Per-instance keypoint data
· · · ·
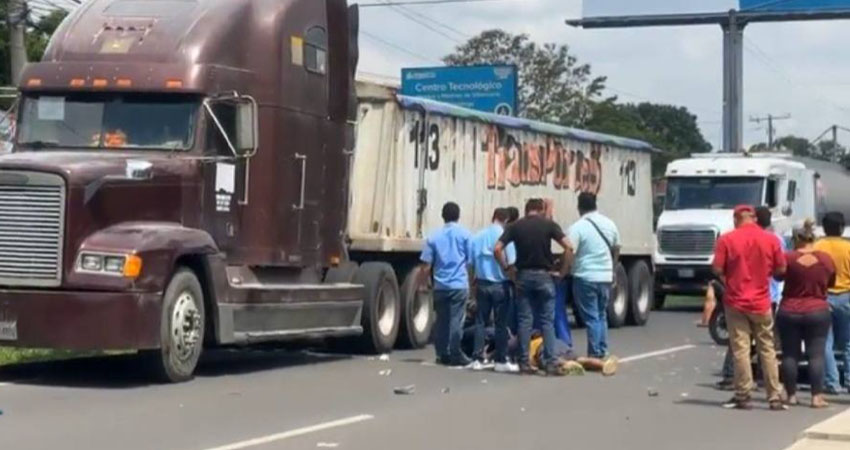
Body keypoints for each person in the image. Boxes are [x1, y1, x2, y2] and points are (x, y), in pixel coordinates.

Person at [713, 205, 787, 410]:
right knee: (767, 348)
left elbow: (717, 268)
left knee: (741, 349)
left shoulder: (726, 239)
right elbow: (781, 269)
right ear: (753, 218)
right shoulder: (770, 239)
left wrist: (728, 278)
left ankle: (743, 395)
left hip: (736, 301)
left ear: (737, 218)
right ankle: (774, 396)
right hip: (762, 301)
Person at [495, 198, 572, 375]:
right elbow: (569, 247)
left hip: (523, 276)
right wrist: (562, 271)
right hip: (544, 276)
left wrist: (507, 268)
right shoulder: (549, 225)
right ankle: (551, 362)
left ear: (526, 209)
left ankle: (524, 363)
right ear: (541, 209)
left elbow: (497, 249)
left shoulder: (515, 226)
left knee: (524, 321)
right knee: (547, 321)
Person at [777, 221, 835, 408]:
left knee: (790, 354)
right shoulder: (825, 259)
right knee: (816, 355)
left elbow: (777, 276)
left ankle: (791, 395)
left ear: (796, 239)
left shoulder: (789, 258)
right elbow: (831, 281)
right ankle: (816, 396)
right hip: (817, 309)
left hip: (790, 309)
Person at [568, 192, 620, 361]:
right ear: (595, 204)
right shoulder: (609, 224)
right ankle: (603, 349)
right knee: (601, 314)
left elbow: (570, 251)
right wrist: (612, 268)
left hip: (585, 276)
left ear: (579, 207)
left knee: (591, 317)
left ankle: (595, 352)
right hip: (605, 276)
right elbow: (616, 247)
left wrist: (564, 269)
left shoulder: (577, 227)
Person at [419, 202, 472, 367]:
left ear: (443, 216)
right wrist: (470, 282)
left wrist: (423, 283)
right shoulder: (465, 235)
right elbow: (470, 262)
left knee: (441, 320)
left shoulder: (433, 237)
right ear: (458, 215)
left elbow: (426, 265)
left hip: (440, 285)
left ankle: (442, 354)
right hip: (458, 284)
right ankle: (455, 353)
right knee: (456, 320)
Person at [469, 208, 518, 373]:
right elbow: (511, 263)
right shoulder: (506, 237)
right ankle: (501, 359)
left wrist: (472, 284)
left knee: (480, 322)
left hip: (482, 283)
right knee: (501, 323)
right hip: (500, 284)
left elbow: (471, 263)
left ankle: (477, 358)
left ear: (493, 217)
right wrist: (514, 282)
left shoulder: (478, 236)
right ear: (506, 220)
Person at [814, 211, 850, 394]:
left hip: (823, 296)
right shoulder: (848, 247)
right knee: (848, 342)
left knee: (825, 342)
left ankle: (832, 382)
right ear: (842, 228)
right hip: (846, 296)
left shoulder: (817, 247)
· · · ·
Problem to solve: Print exactly the lines running from the start of the entries above to the line with "left hip: (482, 283)", both included; leave out any pictures.

Task answer:
Body keypoints for each person in the image. Boxes are [x1, y1, x2, y2] and points are (x, y), in pixel coordinates.

Person at [713, 205, 787, 410]:
right knee: (767, 348)
left elbow: (717, 268)
left knee: (741, 349)
left shoulder: (726, 239)
right elbow: (781, 269)
right ear: (753, 218)
right shoulder: (770, 239)
left wrist: (728, 278)
left ankle: (743, 395)
left hip: (736, 301)
left ear: (737, 218)
right ankle: (774, 396)
right hip: (762, 301)
Person at [495, 198, 572, 375]:
right elbow: (569, 247)
left hip: (523, 276)
right wrist: (562, 271)
right hip: (544, 276)
left wrist: (507, 268)
right shoulder: (549, 225)
right ankle: (551, 362)
left ear: (526, 209)
left ankle: (524, 363)
right ear: (541, 209)
left elbow: (497, 249)
left shoulder: (515, 226)
left knee: (524, 321)
right knee: (547, 321)
Person at [777, 221, 835, 408]:
left knee: (790, 354)
right shoulder: (825, 259)
right knee: (816, 355)
left elbow: (777, 276)
left ankle: (791, 395)
left ear: (796, 239)
left shoulder: (789, 258)
right elbow: (831, 281)
right ankle: (816, 396)
right hip: (817, 309)
left hip: (790, 309)
Person at [568, 192, 620, 361]:
right ear: (595, 204)
right shoulder: (609, 224)
right ankle: (603, 349)
right knee: (601, 314)
left elbow: (570, 251)
right wrist: (612, 268)
left hip: (585, 276)
left ear: (579, 207)
left knee: (591, 317)
left ankle: (595, 352)
right hip: (605, 276)
right elbow: (616, 247)
left wrist: (564, 269)
left shoulder: (577, 227)
Person at [419, 202, 472, 367]:
left ear: (443, 216)
right wrist: (470, 282)
left wrist: (423, 283)
right shoulder: (465, 235)
right elbow: (470, 262)
left knee: (441, 320)
left shoulder: (433, 237)
right ear: (458, 215)
left elbow: (426, 265)
left hip: (440, 285)
left ankle: (442, 354)
right hip: (458, 284)
right ankle: (455, 353)
right knee: (456, 320)
Person at [469, 208, 518, 373]:
right elbow: (511, 263)
right shoulder: (506, 237)
right ankle: (501, 359)
left wrist: (472, 284)
left knee: (480, 322)
left hip: (482, 283)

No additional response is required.